Social care will be key to this, Mr Matheson claimed. However, he said social care had always “played second fiddle” to healthcare in terms of its value in society, and that has been “reflected in how people are paid within the sector”.
“We need to change that,” he said. “Social care is as critical to supporting the National Health Service as the National Health Service is to supporting social care. They are both interrelated.”
Mr Matheson said his department would attempt to close the pay gap between social care and healthcare, but stressed due to the “significant resources involved”, it would “take time”.
“The reason we need to do that is because we need to make sure that social care is seen on an equal footing and it seems an attractive setting for people to go and work in,” he said.
Despite believing pay is an issue with recruitment and retention in the care sector, Mr Matheson said “pay is not an issue” with healthcare professionals such as nurses and doctors. He instead blamed recruitment issues on the limited number of specialist roles in less-populated areas, Brexit, and the knock-on effects of austerity on the Scottish Government’s coffers.

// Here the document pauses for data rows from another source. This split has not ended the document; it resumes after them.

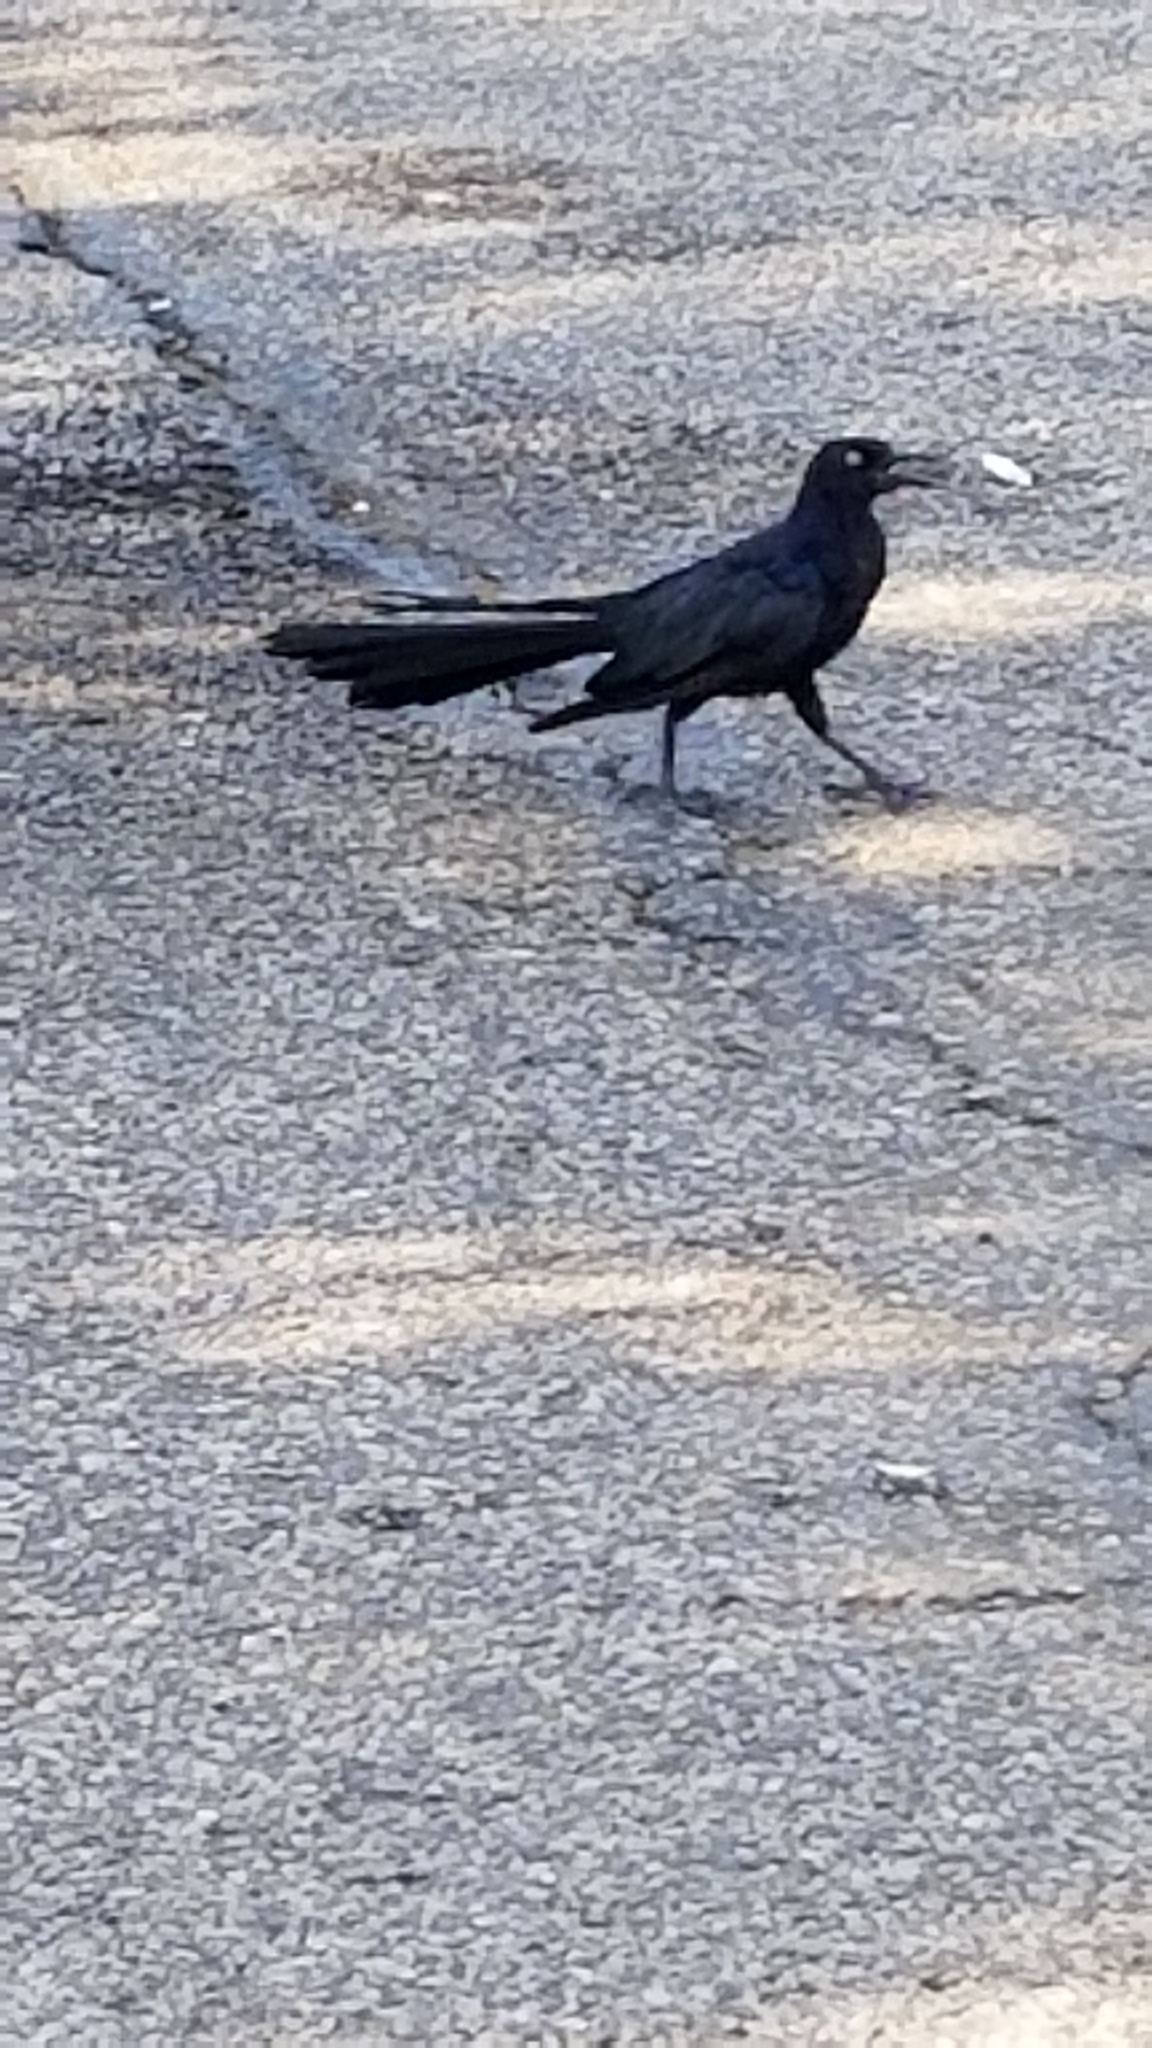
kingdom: Animalia
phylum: Chordata
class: Aves
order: Passeriformes
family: Icteridae
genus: Quiscalus
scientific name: Quiscalus mexicanus
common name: Great-tailed grackle
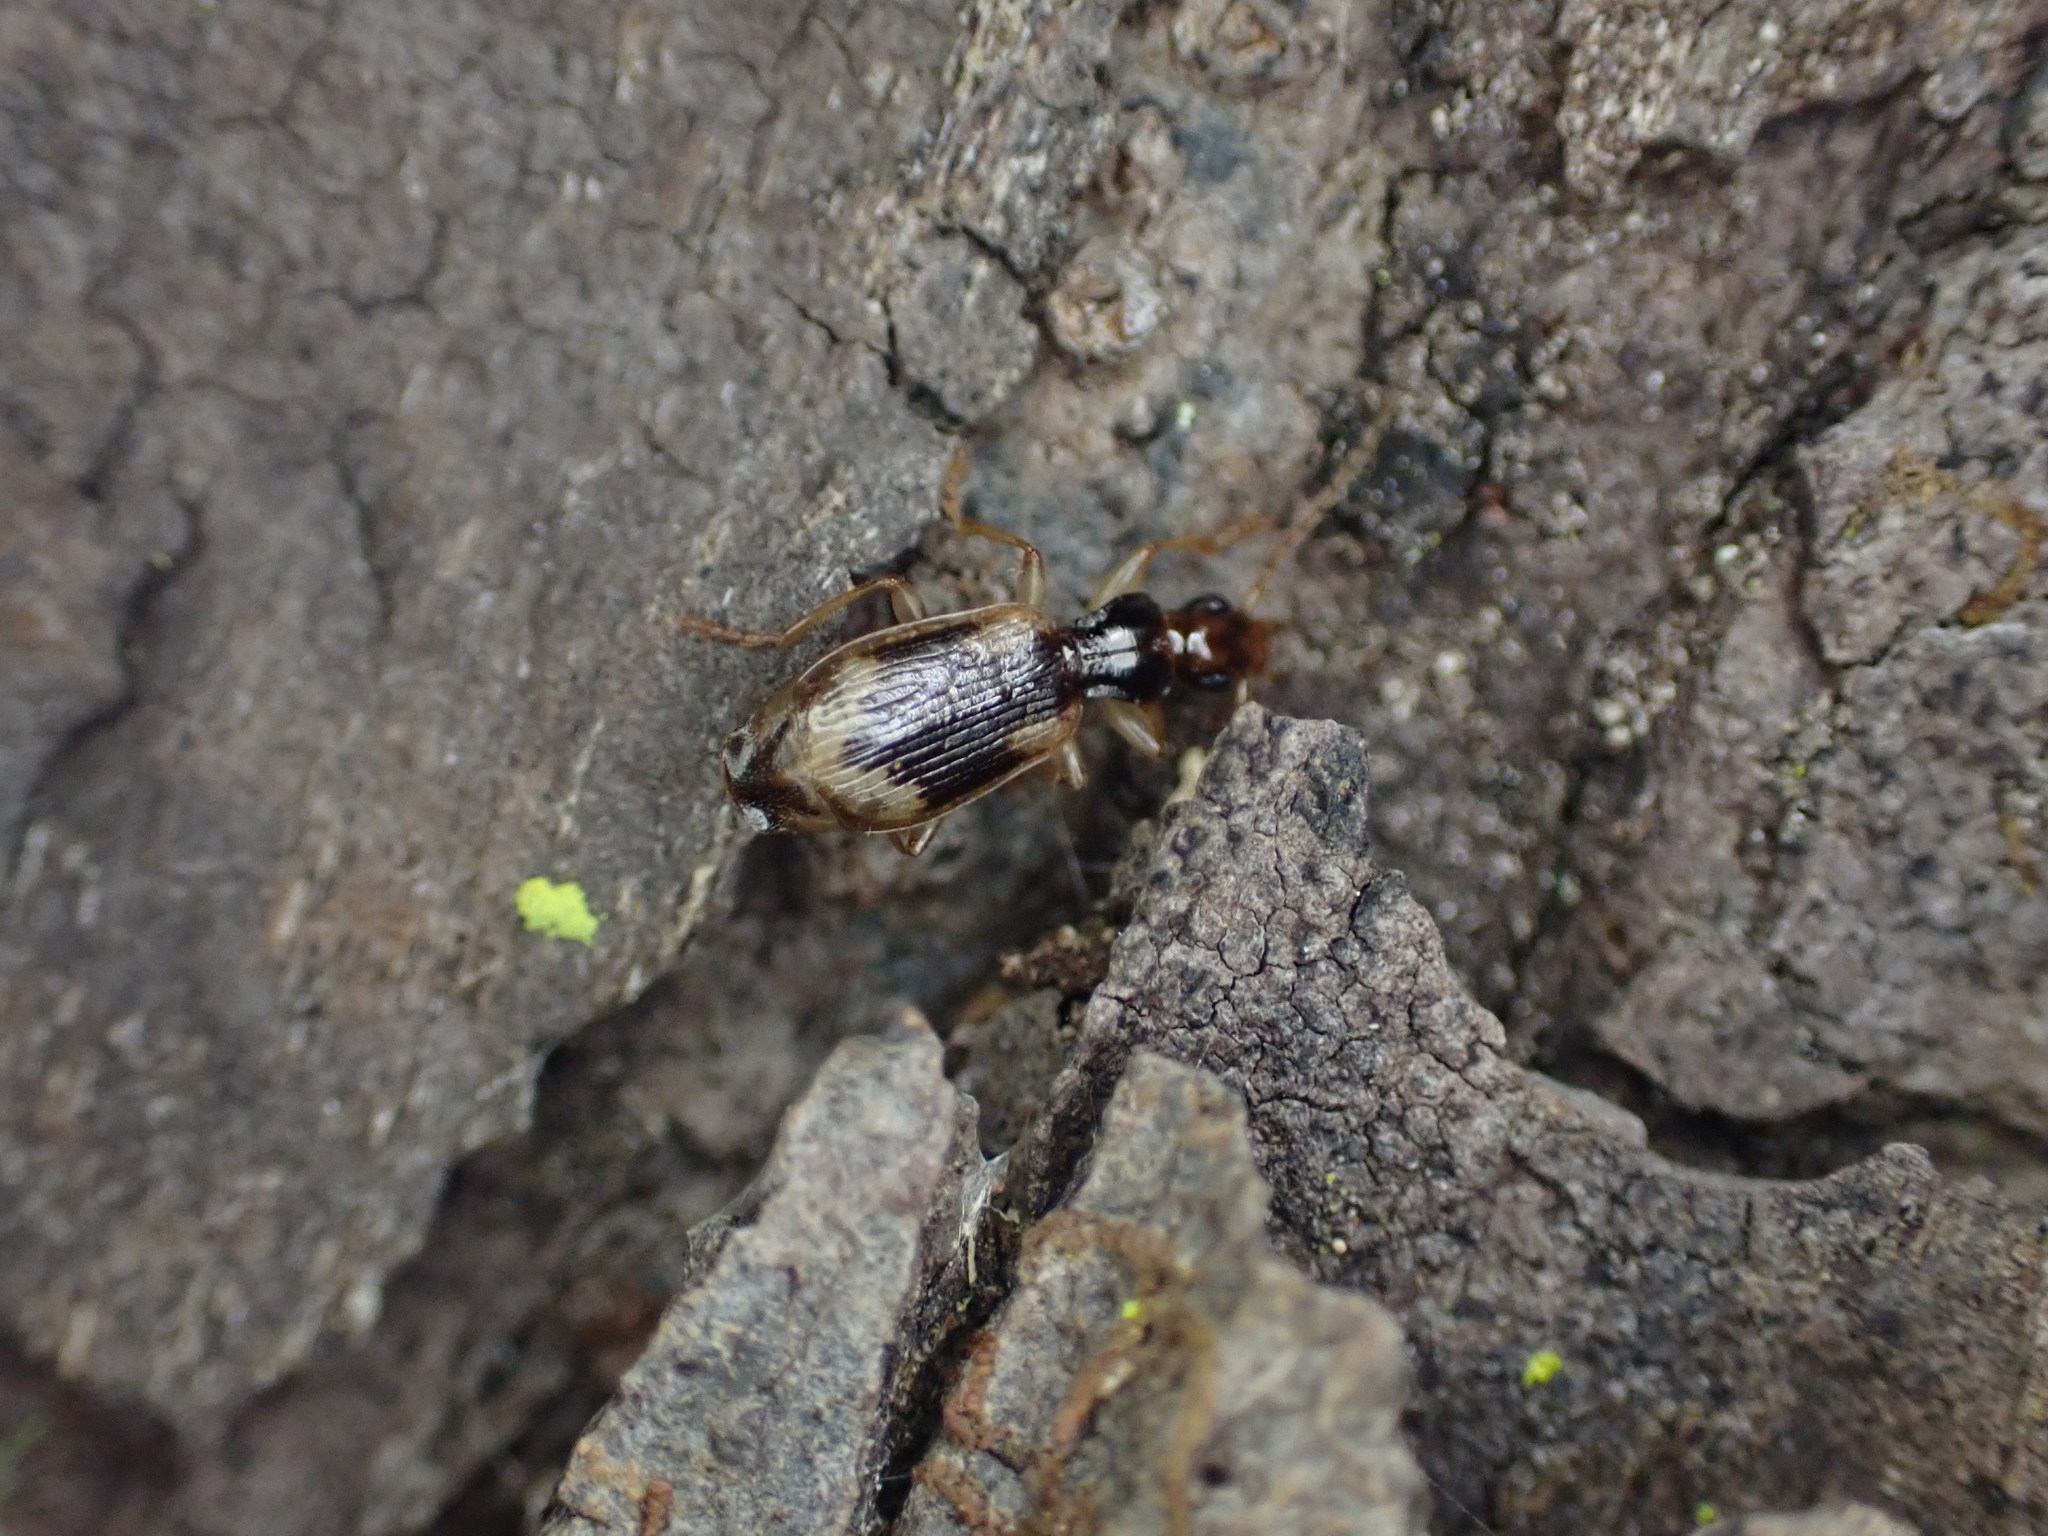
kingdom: Animalia
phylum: Arthropoda
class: Insecta
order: Coleoptera
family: Carabidae
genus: Demetrida
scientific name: Demetrida nasuta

When asked whether those views were contradictory, Mr Matheson said: “The point I'm making is that where social care has come from is a much lower base, because society's relative values have been that social care has not had the same priority.
“On the pay side, I’d reiterate the point, we have the highest paid staff in the UK in NHS Scotland, so we are putting more resource in to make the NHS an attractive location, and by recognising that we need to do more on social care side.
“That's why the First Minister has said their commitment to moving towards the £12 an hour [minimum wage for care staff], but it will need to be done over a period of time because of the level of resource that will be involved in doing that.
“The environment in social care is different as well, because you've got a combination of public, private and independent.
“Again, it reinforces the need to move to a National Care Service, so we can get a much more consistent approach in how social care services are being delivered across the country and the type of terms and conditions and status we would have alongside that.”